[Incident] Netlify service outages affecting ability to depend on Netlify - please comment here

Thanks for reaching out, @niels-nijens.

Our mitigation was not fully effective and we are seeing more latency, timeouts, and errors for serving uncached content, API responses, and builds for all customers. Our team is working hard on a fix.

We will continue to update our status page: https://www.netlifystatus.com/

2 Likes

Let’s see how soon the Netlify team will fix this.

1 Like

Honestly, the reason we came to Netlify and Jamstack in general was exactly that we wouldn’t have to deal with this so often. And I’m not saying this because I want to troll, but because I am running a business. We will at least go have a look at Vercel now

1 Like

Hey there, @madsem :wave:

Thank you for taking the time to reach out and share this feedback-- we take customer experience very seriously and I assure you that I will share your feedback with all of the relevant teams as we work to fix this.

Thanks @hillary, I am mostly annoyed by the fact that there was no notification or anything. I found out by looking at our clients paid ad campaign stats that something wan’t right.

Outages can happen, but I believe it’s important to be upfront about this and not downplay it. Notify your customers.

1 Like

@hilary myself and many others in this thread (likely tens of thousands who didn’t post) think outages do happen, but refusal to acknowledge the outage is extremely frustrating when our sites go down

site is back up, but we need a correction to the “degradation” narrative as it feels like a shady policy to pretend no outage occurred to protect the uptime stats etc.

Without acknowledgment we don’t know whether Netlify engineering is even aware. Or are there gaps in the monitoring which we need to inform somebody about.

........

Parts of the exercise:
- a) Write out the records word for word, from the line containing "so click(x=478, y=308)." through the end of the records. Leave out any pictures.
- b) Extend the forum thread about the Netlify service outages, picking up after its last post.

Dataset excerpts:
........

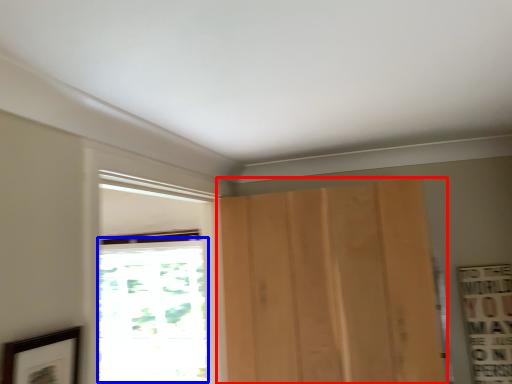
Question: Among these objects, which one is nearest to the camera, door (highlighted by a red box) or window (highlighted by a blue box)?

Choices:
 (A) door
 (B) window

Answer: (A)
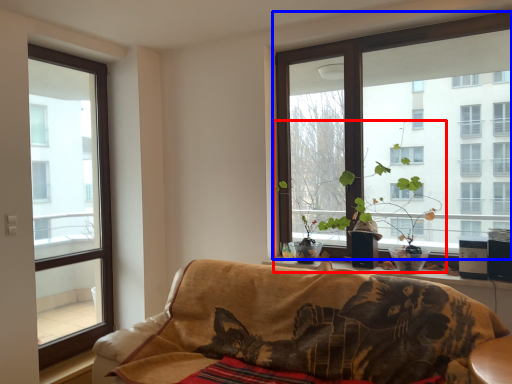
Question: Which point is closer to the camera, houseplant (highlighted by a red box) or window (highlighted by a blue box)?

Choices:
 (A) houseplant
 (B) window

Answer: (B)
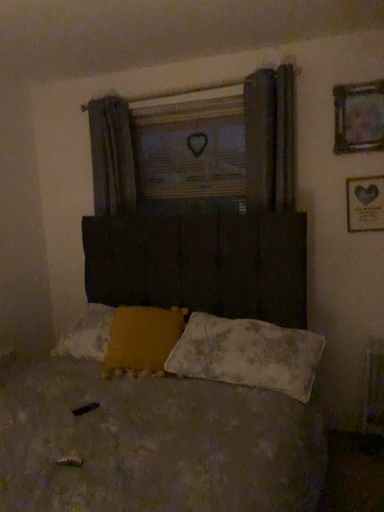
Question: Looking at their shapes, would you say wooden heart at center is wider or thinner than worn fabric pillow at lower center, the first pillow viewed from the right?

Choices:
 (A) wide
 (B) thin

Answer: (B)

Question: Considering the positions of wooden heart at center and worn fabric pillow at lower center, arranged as the 2th pillow when viewed from the left, in the image, is wooden heart at center taller or shorter than worn fabric pillow at lower center, arranged as the 2th pillow when viewed from the left,?

Choices:
 (A) tall
 (B) short

Answer: (A)

Question: Estimate the real-world distances between objects in this image. Which object is closer to the wooden heart at center?

Choices:
 (A) worn fabric pillow at lower center, the first pillow viewed from the right
 (B) gold metallic picture frame at upper right, the 1th picture frame positioned from the bottom
 (C) yellow fuzzy pillow at lower center, which is the first pillow from left to right
 (D) worn fabric bed at center
 (E) metallic silver picture frame at upper right, the 1th picture frame from the top

Answer: (E)

Question: Based on their relative distances, which object is farther from the yellow fuzzy pillow at lower center, which is the first pillow from left to right?

Choices:
 (A) gold metallic picture frame at upper right, which is the 2th picture frame in top-to-bottom order
 (B) worn fabric pillow at lower center, arranged as the 2th pillow when viewed from the left
 (C) worn fabric bed at center
 (D) metallic silver picture frame at upper right, the 1th picture frame from the top
 (E) wooden heart at center

Answer: (D)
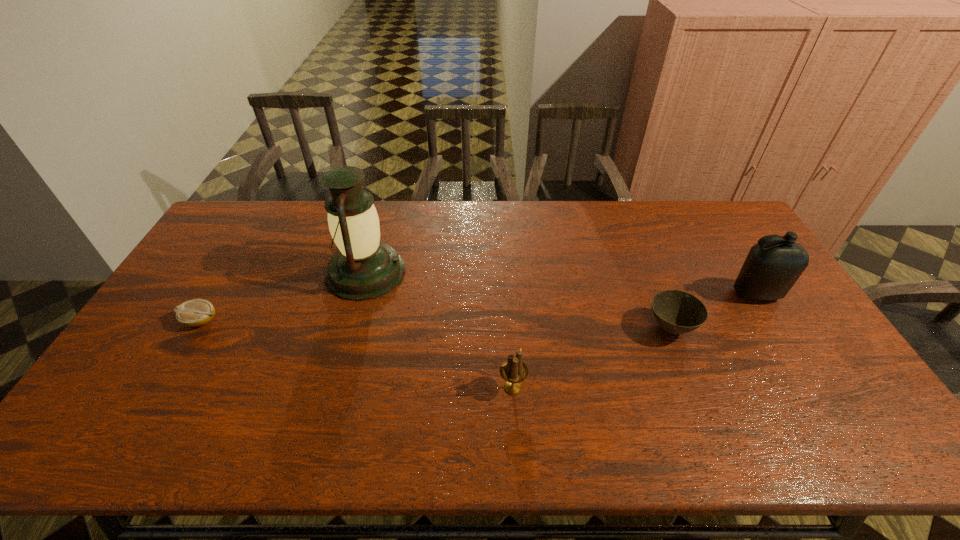
This screenshot has width=960, height=540. In order to click on vacant space at the near right corner in this screenshot , I will do `click(823, 441)`.

Identify the location of empty space that is in between the second object from right to left and the lantern. (518, 300).

Where is `free space between the second object from right to left and the second object from left to right`? The height and width of the screenshot is (540, 960). free space between the second object from right to left and the second object from left to right is located at coordinates (518, 300).

Image resolution: width=960 pixels, height=540 pixels. I want to click on free space between the fourth object from right to left and the lemon, so click(x=283, y=296).

The height and width of the screenshot is (540, 960). Find the location of `empty location between the shortest object and the rightmost object`. empty location between the shortest object and the rightmost object is located at coordinates (478, 308).

Image resolution: width=960 pixels, height=540 pixels. I want to click on vacant point located between the bottle and the leftmost object, so click(x=478, y=308).

Locate an element on the screen. The image size is (960, 540). free point between the third tallest object and the leftmost object is located at coordinates (356, 354).

Identify the location of blank region between the third tallest object and the lemon. (356, 354).

Find the location of `free space between the fourth object from right to left and the shortest object`. free space between the fourth object from right to left and the shortest object is located at coordinates (283, 296).

At what (x,y) coordinates should I click in order to perform the action: click on vacant space that's between the lemon and the second object from right to left. Please return your answer as a coordinate pair (x, y). Looking at the image, I should click on (436, 325).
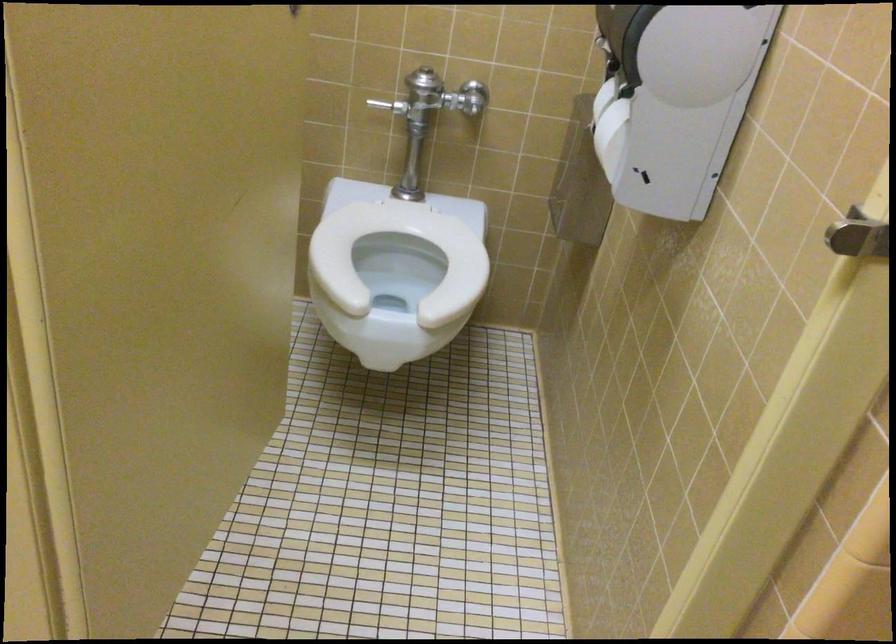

........

Outputs by task:
- a)
Image resolution: width=960 pixels, height=540 pixels. I want to click on vacant point located between the bottle and the leftmost object, so click(x=478, y=308).

Locate an element on the screen. The image size is (960, 540). free point between the third tallest object and the leftmost object is located at coordinates (356, 354).

Identify the location of blank region between the third tallest object and the lemon. (356, 354).

Find the location of `free space between the fourth object from right to left and the shortest object`. free space between the fourth object from right to left and the shortest object is located at coordinates (283, 296).

At what (x,y) coordinates should I click in order to perform the action: click on vacant space that's between the lemon and the second object from right to left. Please return your answer as a coordinate pair (x, y). Looking at the image, I should click on (436, 325).

- b)
I put a more elegant version of this in another thread:

3 Likes

hi everyone,

Support Leadership here - thank you for your patience as we continue to work with the folks who are working to remediate the underlying problems.

I understand your frustrations - hearing you loud and clear - and of course that is never the experience we want you to have. As soon as we have a better idea of what, when, how and why these incidents have been impacting services - we will be happy to share as much information with you as we can.

I promise that we understand the impact and are working as hard as we can to remediate. :pray:

3 Likes

Thank you for the update - but please, correct the categorization to “partial outage” at least. We are not lying or mistaken. It’s also a very clear-cut definition.

1 Like

Agreed; if this doesn’t rise to the level of at least “minor outage” I’m not quite sure what does. What myself and many others who are in directorial or client-facing positions need today is a cogent and transparent report we can point to that explains what happened and what steps are being taken to address it into the future.

Netlify, truly, I love you, but you’re bringing me down. As a smaller agency we’ve come to rely on your services and you’ve been critical to our growth, and we’ve been huge boosters for what your platform provides. I still am. But I struggle with the status page’s response because ultimately we have clients of our own that we answer to and “degraded performance” doesn’t capture their experience or give me what I need to calm them down. I know this is a rough day for you all, and I appreciate that you all are working as hard as you can. The extent of the problem might not yet be fully understood. But what our clients understand right now is that their sites were fully broken and the status doesn’t make them (or many here) feel heard. Thank you, and I hope you all get to take a vacation after this one.

Edit: I see “We will be writing a public root cause analysis describing what led to the issue and how we’ve resolved it.”. Thank you! (And also, everything appears to be resolved on our sites)

3 Likes

It’s like somebody in Netlify has said "OK let’s communicate this but use the word ‘degredation’ not ‘downtime’ or ‘outage’ ".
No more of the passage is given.